Generative artificial intelligence in ophthalmology: multimodal retinal images for the diagnosis of Alzheimer's disease with convolutional neural networks
I. R. Slootweg, M. Thach, K. R. Curro-Tafili, F. D. Verbraak, F. H. Bouwman, Y. A. L. Pijnenburg, J. F. Boer, J. H. P. de Kwisthout, L. Bagheriye, P. J. González
TL;DR
This work addresses non-invasive Alzheimer's disease screening by predicting AmyloidPET status from multimodal retinal imaging using CNNs. It introduces a diffusion-based generative framework (DDPM) to synthesize four retinal modalities, a filter to ensure realism, and unimodal plus multimodal classifiers with optional metadata fusion. The key findings show that pretraining CNNs on synthetic data improves class-imbalanced precision-recall (AUPR) and that metadata fusion yields the best overall performance on a test set ($AUPR$ ≈ $0.634$, $AUROC$ ≈ $0.729$). The work demonstrates potential for synthetic-data-driven improvements in low-sample regimes and highlights interpretable retinal regions via GradCAM, suggesting a path toward cost-effective community AD screening.

* Tasks
1) Using the TL;DR, answer each question:
(a) What status does the work predict from multimodal retinal imaging?
(b) How many retinal modalities does the generative framework synthesize?
(c) Which method highlights interpretable retinal regions?
2) Does each statement below agree with the TL;DR? Answer yes or no for each and quote the words from the TL;DR that decide it.
(a) The generative framework is diffusion-based.
(b) Pretraining the CNNs on synthetic data lowered AUPR.
(c) Metadata fusion gave the best overall performance on the test set.

(Collected data)
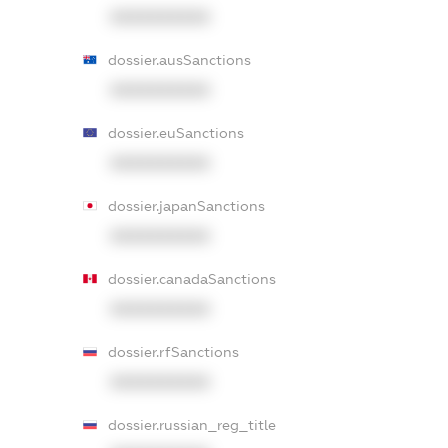
XXXXXXXXXX
dossier.ausSanctions
XXXXXXXXXX
dossier.euSanctions
XXXXXXXXXX
dossier.japanSanctions
XXXXXXXXXX
dossier.canadaSanctions
XXXXXXXXXX
dossier.rfSanctions
XXXXXXXXXX
dossier.russian_reg_title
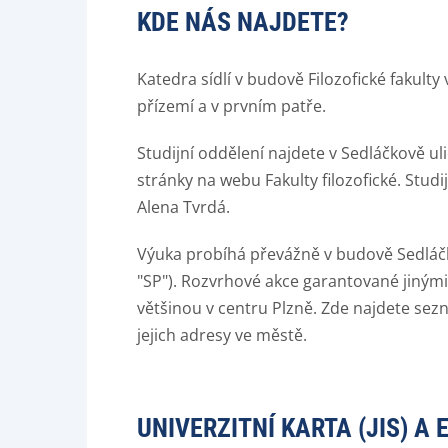
KDE NÁS NAJDETE?
Katedra sídlí v budově Filozofické fakult
přízemí a v prvním patře.
Studijní oddělení najdete v Sedláčkově uli
stránky na webu Fakulty filozofické. Stud
Alena Tvrdá.
Výuka probíhá převážně v budově Sedláčk
"SP"). Rozvrhové akce garantované jiným
většinou v centru Plzně. Zde najdete sez
jejich adresy ve městě.
UNIVERZITNÍ KARTA (JIS) A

* Solutions to the exercise
1)
(a) AmyloidPET status
(b) Four
(c) GradCAM

2)
(a) Yes: "It introduces a diffusion-based generative framework (DDPM)"
(b) No: "pretraining CNNs on synthetic data improves class-imbalanced precision-recall (AUPR)"
(c) Yes: "metadata fusion yields the best overall performance on a test set"